No se fueron de vacío y dejaron buen ambiente los coletas foráneos, el ecuatoriano Juan Francisco Almeida y el peruano Samuel Calderón, quienes cortaron una oreja cada uno, este último con la posibilidad de haber salido en hombros de no haber marrado estrepitosamente su labor ante el que cerró plaza.

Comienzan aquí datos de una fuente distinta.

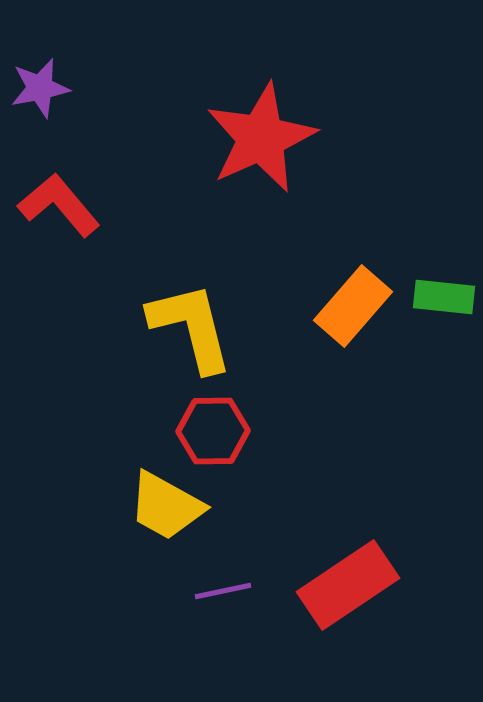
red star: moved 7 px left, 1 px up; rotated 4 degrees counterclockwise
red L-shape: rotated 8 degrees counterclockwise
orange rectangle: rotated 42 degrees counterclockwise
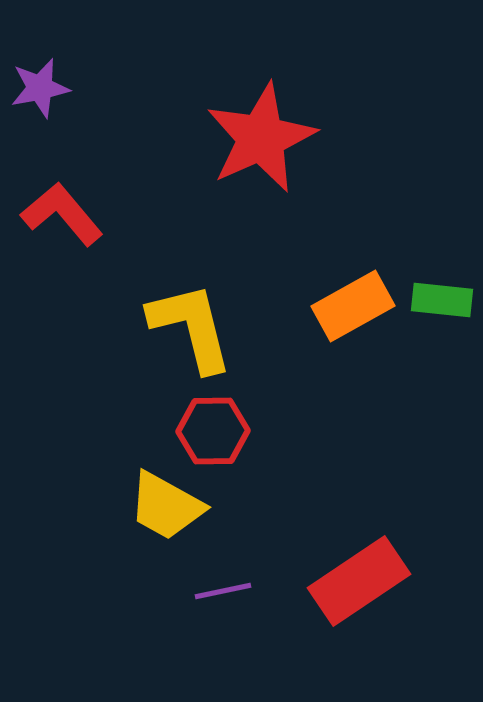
red L-shape: moved 3 px right, 9 px down
green rectangle: moved 2 px left, 3 px down
orange rectangle: rotated 20 degrees clockwise
red rectangle: moved 11 px right, 4 px up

Por su parte el coleta local Yonathan Ortega dejaría preocupante semblante, ante sus falencias a lo largo de sus labores, ligeras de piernas, ayunas de ideas resolutivas, a tal punto de por poco ver como se le iba a los corrales su segundo ejemplar, donde pasó apuros.

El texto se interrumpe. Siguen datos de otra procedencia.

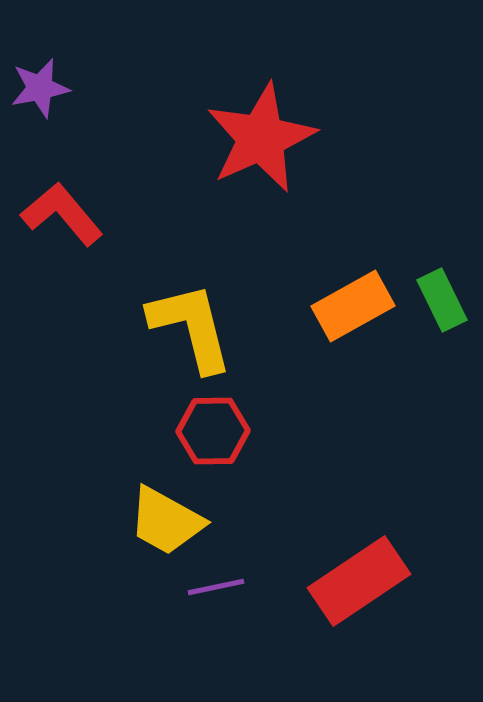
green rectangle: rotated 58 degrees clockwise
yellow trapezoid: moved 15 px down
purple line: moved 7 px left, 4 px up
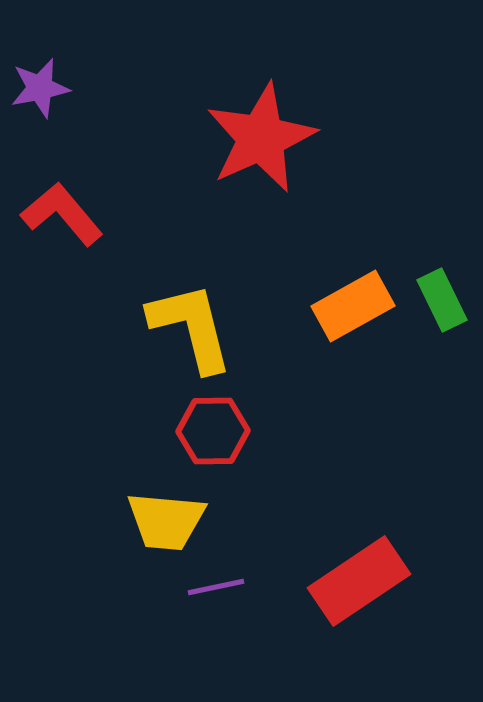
yellow trapezoid: rotated 24 degrees counterclockwise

Tarde soleada, picante el astro rey, abriendo plaza el espada quiteño Almeida, quien saludó con larga cambiada en el tercio, en solvente manejo con el percal. Medido seria el castigo en varas, para de nuevo por faroles adornarse en el quite.

Luego con la muleta, intermitentes serían los momentos de lucimiento, pues el astado venciéndosele por el pitón derecho le avisaría en varias ocasiones de sus arteras intenciones, que se unieron a siempre ir con la cara por las nubes. Poco menos se le vio por la zurda, necesitando de reiterados viajes con el acero y el descabello para despacharle a las mulillas.

Mejor se le vio con el que hizo cuarto, un serio dije, al que saludó con garbosas verónicas rematadas con media de cartel en el centro del redondel. Nuevamente el puyazo trasero del piquero no impidió a que el noble ejemplar se viniera arriba en banderillas y muleta, ofreciendo el coleta quiteño series templadas, tal vez con el elemento de adolecer un poco de mando y toques sutiles para hacerlas rebozar, a tal punto de ser volteado aparatosamente saliendo grogui del trance.

Similar fueron el par de series por la zurda, donde el astado no le perdonaría los elementos antes señalados. Las ajustadas bernardinas en tablas cerraron una labor que no perdió interés en el tendido, para de espadazo entero, delantero y contrario, cortar una oreja.

Un poco embarullado fue el recibo del limeño Calderón ante el tercero, noble astado en especial por el pitón derecho donde en la muleta el menudo torero, estudiante de la carrera de Medicina, supo entender, llevar y sacar partido la nobleza que traía el pupilo de Los Aranguez. El espadazo en todo lo alto dio pie a la petición de los presentes para cortar el apéndice que inauguraba saldo artístico.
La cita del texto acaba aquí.